Starosta’s chapter referred to in the paper is Proto-East Asian and the origin and dispersal of the languages of East and Southeast Asia and the Pacific.


Ancient genomes document multiple waves of migration in south-east Asian prehistory


Open access preprint at bioRxiv Ancient genomes document multiple waves of migration in Southeast Asian prehistory, by Lipson, Cheronet, Mallick, et al. (2018).

Abstract (emphasis mine):

Southeast Asia is home to rich human genetic and linguistic diversity, but the details of past population movements in the region are not well known. Here, we report genome-wide ancient DNA data from thirteen Southeast Asian individuals spanning from the Neolithic period through the Iron Age (4100-1700 years ago). Early agriculturalists from Man Bac in Vietnam possessed a mixture of East Asian (southern Chinese farmer) and deeply diverged eastern Eurasian (hunter-gatherer) ancestry characteristic of Austroasiatic speakers, with similar ancestry as far south as Indonesia providing evidence for an expansive initial spread of Austroasiatic languages. In a striking parallel with Europe, later sites from across the region show closer connections to present-day majority groups, reflecting a second major influx of migrants by the time of the Bronze Age.

Schematics of admixture graph results. (A) Wider phylogenetic context. (B) Details of the Austroasiatic clade. Branch lengths are not to scale, and the order of the two events on the Nicobarese lineage in (B) is not well determined (Supplementary Text).

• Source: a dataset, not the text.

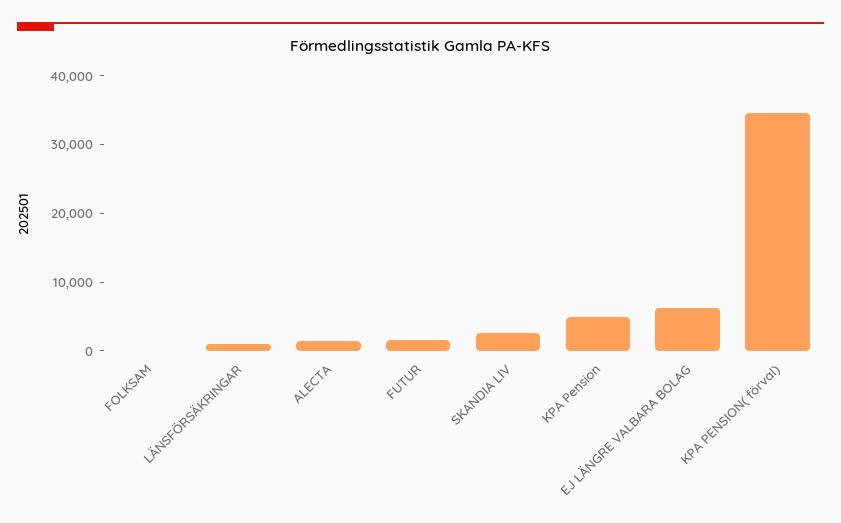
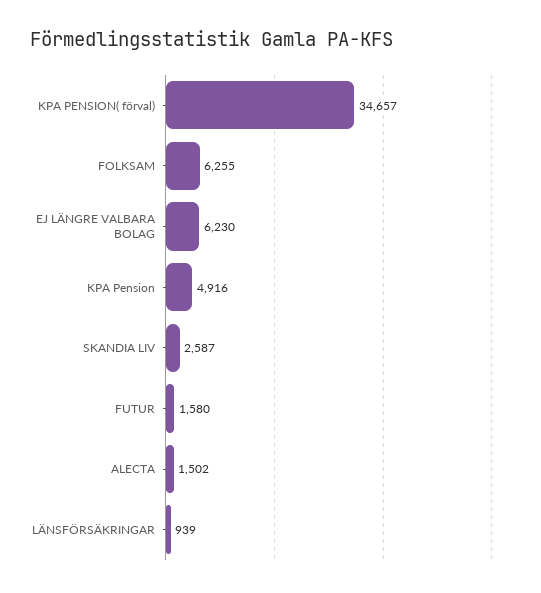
FOLKSAM: 0 -> 6255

Featured image, from the article: “Overview of samples. (A) Locations and dates of ancient individuals. Overlapping positions are shifted slightly for visibility. (B) PCA with East and Southeast Asians. We projected the ancient samples onto axes computed using the present-day populations (with the exception of Mlabri, who were projected instead due to their large population-speci c drift). Present-day colors indicate language family affiliation: green, Austroasiatic; blue, Austronesian; orange, Hmong-Mien; black, Sino-Tibetan; magenta, Tai-Kadai.”

See also:

Genomics reveals four prehistoric migration waves into South-East Asia

Open access preprint article at bioRxiv Ancient Genomics Reveals Four Prehistoric Migration Waves into Southeast Asia, by McColl, Racimo, Vinner, et al. (2018).

Abstract (emphasis mine):

Two distinct population models have been put forward to explain present-day human diversity in Southeast Asia. The first model proposes long-term continuity (Regional Continuity model) while the other suggests two waves of dispersal (Two Layer model). Here, we use whole-genome capture in combination with shotgun sequencing to generate 25 ancient human genome sequences from mainland and island Southeast Asia, and directly test the two competing hypotheses. We find that early genomes from Hoabinhian hunter-gatherer contexts in Laos and Malaysia have genetic affinities with the Onge hunter-gatherers from the Andaman Islands, while Southeast Asian Neolithic farmers have a distinct East Asian genomic ancestry related to present-day Austroasiatic-speaking populations. We also identify two further migratory events, consistent with the expansion of speakers of Austronesian languages into Island Southeast Asia ca. 4 kya, and the expansion by East Asians into northern Vietnam ca. 2 kya. These findings support the Two Layer model for the early peopling of Southeast Asia and highlight the complexities of dispersal patterns from East Asia.

A model for plausible migration routes into Southeast Asia, based on the ancestry patterns observed in the ancient genomes.